EU-top eindigt verrassend
De Europese leiders hebben dinsdagavond de Duitse minister Ursula von der Leyen voorgedragen als voorzitter van de Europese Commissie. Haar naam is een verrassing. De EU-top kon het niet eens worden over de meer voor de hand liggende namen.

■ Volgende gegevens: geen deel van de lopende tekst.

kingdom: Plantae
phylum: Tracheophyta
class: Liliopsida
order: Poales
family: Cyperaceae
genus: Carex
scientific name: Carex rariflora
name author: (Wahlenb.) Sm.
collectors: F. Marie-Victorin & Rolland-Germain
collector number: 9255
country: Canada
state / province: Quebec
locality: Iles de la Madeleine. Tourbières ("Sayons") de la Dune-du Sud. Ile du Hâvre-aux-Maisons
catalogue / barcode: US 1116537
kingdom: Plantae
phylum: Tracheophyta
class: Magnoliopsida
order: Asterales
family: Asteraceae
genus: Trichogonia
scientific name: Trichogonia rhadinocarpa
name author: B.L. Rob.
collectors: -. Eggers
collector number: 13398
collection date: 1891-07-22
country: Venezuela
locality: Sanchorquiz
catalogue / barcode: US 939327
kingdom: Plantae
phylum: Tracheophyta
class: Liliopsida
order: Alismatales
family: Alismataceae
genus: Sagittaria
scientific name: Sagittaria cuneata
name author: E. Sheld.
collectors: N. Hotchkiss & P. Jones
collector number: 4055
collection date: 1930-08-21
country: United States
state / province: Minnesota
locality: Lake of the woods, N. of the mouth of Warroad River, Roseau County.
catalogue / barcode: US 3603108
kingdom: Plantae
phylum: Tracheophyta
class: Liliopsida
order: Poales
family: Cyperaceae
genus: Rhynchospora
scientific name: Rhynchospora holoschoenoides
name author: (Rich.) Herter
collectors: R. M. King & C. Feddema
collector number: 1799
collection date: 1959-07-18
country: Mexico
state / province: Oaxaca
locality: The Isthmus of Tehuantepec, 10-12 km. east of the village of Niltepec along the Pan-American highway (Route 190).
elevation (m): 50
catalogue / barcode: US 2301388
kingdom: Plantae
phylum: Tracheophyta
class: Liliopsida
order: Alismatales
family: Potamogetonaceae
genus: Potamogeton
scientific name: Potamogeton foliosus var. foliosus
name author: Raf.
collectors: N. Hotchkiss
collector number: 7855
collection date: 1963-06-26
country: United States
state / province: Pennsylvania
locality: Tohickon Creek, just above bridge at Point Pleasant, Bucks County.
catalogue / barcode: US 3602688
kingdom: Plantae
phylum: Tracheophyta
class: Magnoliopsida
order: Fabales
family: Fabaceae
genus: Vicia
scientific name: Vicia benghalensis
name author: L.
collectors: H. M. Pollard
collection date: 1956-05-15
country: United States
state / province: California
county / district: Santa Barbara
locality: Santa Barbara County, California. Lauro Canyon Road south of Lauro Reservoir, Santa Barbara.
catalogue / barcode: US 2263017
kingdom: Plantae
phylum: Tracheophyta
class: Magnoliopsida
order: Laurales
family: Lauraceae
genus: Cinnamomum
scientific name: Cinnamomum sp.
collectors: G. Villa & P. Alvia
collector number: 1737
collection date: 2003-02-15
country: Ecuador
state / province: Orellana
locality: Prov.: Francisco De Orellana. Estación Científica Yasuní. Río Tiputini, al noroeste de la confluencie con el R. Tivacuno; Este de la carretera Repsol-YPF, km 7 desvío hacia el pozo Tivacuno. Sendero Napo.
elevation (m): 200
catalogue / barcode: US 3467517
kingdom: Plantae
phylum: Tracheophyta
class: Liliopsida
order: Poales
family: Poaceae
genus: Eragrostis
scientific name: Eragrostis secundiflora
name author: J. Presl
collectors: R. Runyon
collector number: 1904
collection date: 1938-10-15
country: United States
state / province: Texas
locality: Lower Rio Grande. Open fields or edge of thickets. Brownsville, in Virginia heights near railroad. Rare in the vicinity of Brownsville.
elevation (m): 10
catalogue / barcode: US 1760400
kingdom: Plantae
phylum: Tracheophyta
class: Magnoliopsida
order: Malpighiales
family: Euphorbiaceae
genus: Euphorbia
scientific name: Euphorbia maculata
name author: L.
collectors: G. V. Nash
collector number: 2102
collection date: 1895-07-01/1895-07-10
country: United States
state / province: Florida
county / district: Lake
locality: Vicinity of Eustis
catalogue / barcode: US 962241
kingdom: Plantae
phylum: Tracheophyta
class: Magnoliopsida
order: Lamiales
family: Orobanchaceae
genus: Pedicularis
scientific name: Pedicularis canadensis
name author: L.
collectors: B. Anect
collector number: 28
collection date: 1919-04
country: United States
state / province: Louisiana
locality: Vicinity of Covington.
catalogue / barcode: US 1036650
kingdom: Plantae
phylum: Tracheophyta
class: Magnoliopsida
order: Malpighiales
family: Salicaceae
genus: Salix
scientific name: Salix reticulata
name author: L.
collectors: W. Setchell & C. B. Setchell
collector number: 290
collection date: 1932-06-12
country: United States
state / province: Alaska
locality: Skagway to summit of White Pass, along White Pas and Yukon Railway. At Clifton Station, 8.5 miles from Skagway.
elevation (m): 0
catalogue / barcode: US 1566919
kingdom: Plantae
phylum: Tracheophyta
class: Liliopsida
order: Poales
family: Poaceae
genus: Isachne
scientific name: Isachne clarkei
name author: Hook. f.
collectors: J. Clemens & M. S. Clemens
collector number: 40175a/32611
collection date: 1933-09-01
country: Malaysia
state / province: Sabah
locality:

Voor premier Rutte werd de EU-top een teleurstelling. De Nederlandse regering had haar zinnen gezet op de PvdA’er Frans Timmermans. Vanaf 2014 is hij vicevoorzitter van de Europese Commissie. Voor Den Haag zou het mooi zijn als een Nederlander een paar jaar het uithangbord van de EU zou zijn.
Maar deze vlieger ging niet op. De leiders Polen en Hongarije organiseerden een vrij breed front tegen Timmermans. De PvdA’er gaf de afgelopen jaren leiding aan het verzet van de Europese Commissie tegen de hervorming van de rechterlijke macht in Polen en Hongarije. Dat heeft veel kwaad bloed gezet. Daarnaast ligt de Nederlander niet goed vanwege zijn pleidooi voor ”meer Europa” en zijn progressieve ideeën over het homohuwelijk.
Met zijn uitgesproken standpunten heeft Timmermans zijn hand de afgelopen jaren dus overspeeld. Een EU-functionaris kan dus wel ferm optreden, maar zijn garantie op een tweede termijn neemt dan wel af.
Catshuis
De Nederlandse regering heeft zo lang mogelijk vastgehouden aan Timmermans, hoewel de PvdA niet in de regering zit. Maandagavond nog praatte premier Rutte zijn coalitiegenoten in het Catshuis bij over de stand van zaken in Brussel.
Al in een eerder stadium was duidelijk dat de Duitse kandidaat, de christendemocraat Manfred Weber, het niet zou redden. Die stuitte op verzet van de Franse president Emmanuel Macron. Volgens diverse bronnen kwam Macron toen met de naam van Von der Leyen. In het verleden werd zij wel genoemd als Duitse bondskanselier, maar niet voor de Europese Commissie.
Met deze uitkomst hebben de EU-leiders de zogeheten Spitzenkandidaten gepasseerd. In 2014 waren de partijen erin geslaagd om een Europese lijsttrekker te presenteren. De lijsttrekker van de grootste partij, de christendemocraat Jean-Claude Juncker, is toen voorzitter van de Europese Commissie geworden.
De 28 EU-leiders hebben de namen van de Spitzenkandidaten wel als vertrekpunt genomen, maar zijn er gaandeweg toch van afgeweken. Hiermee is onduidelijk geworden of het systeem van Spitzenkandidaten wel toekomst heeft.
De uitkomst illustreert waar de macht in Europa ligt: bij de leiders van de nationale regeringen en niet bij de partijen.
Toch is de macht van de EU-top niet absoluut. De voordrachten voor de Commissie moeten door het Europees Parlement worden goedgekeurd. De hoorzitting voor de kandidaten kan enorm tegenvallen. Het is inmiddels gewoonte geworden dat het EP ten minste één kandidaat afwijst.
Nu al is duidelijk dat de sociaaldemocratische S&D in het Europees Parlement zich zeer kritisch zullen opstellen tegenover Von der Leyen. In Duitsland noemt de SPD haar de „zwakste minister”.
In het EP zijn de verhoudingen na de verkiezingen van 23 mei ook veranderd. Voorheen hadden de christendemocratische EVP en de sociaaldemocratische S&D meer dan de helft van de zetels en konden ze veel samen beslissen. Maar ze konden elkaars voorkeuren dus ook blokkeren. Als de S&D echt tegen Von der Leyen wil stemmen, zal de EVP de steun veel andere groepen moeten werven.
Lubbers
De hele episode van de afgelopen dagen doet denken aan de mislukte kandidatuur van de Nederlandse premier Lubbers in 1994. Hij stond toen tegenover de Belgische premier Dehaene. De keus tussen die twee verdeelde Europa –van toen nog twaalf lidstaten– zo dat tijdens de top een nieuwe kandidaat moest worden gezocht. Dat werd de Luxemburgse premier Santer.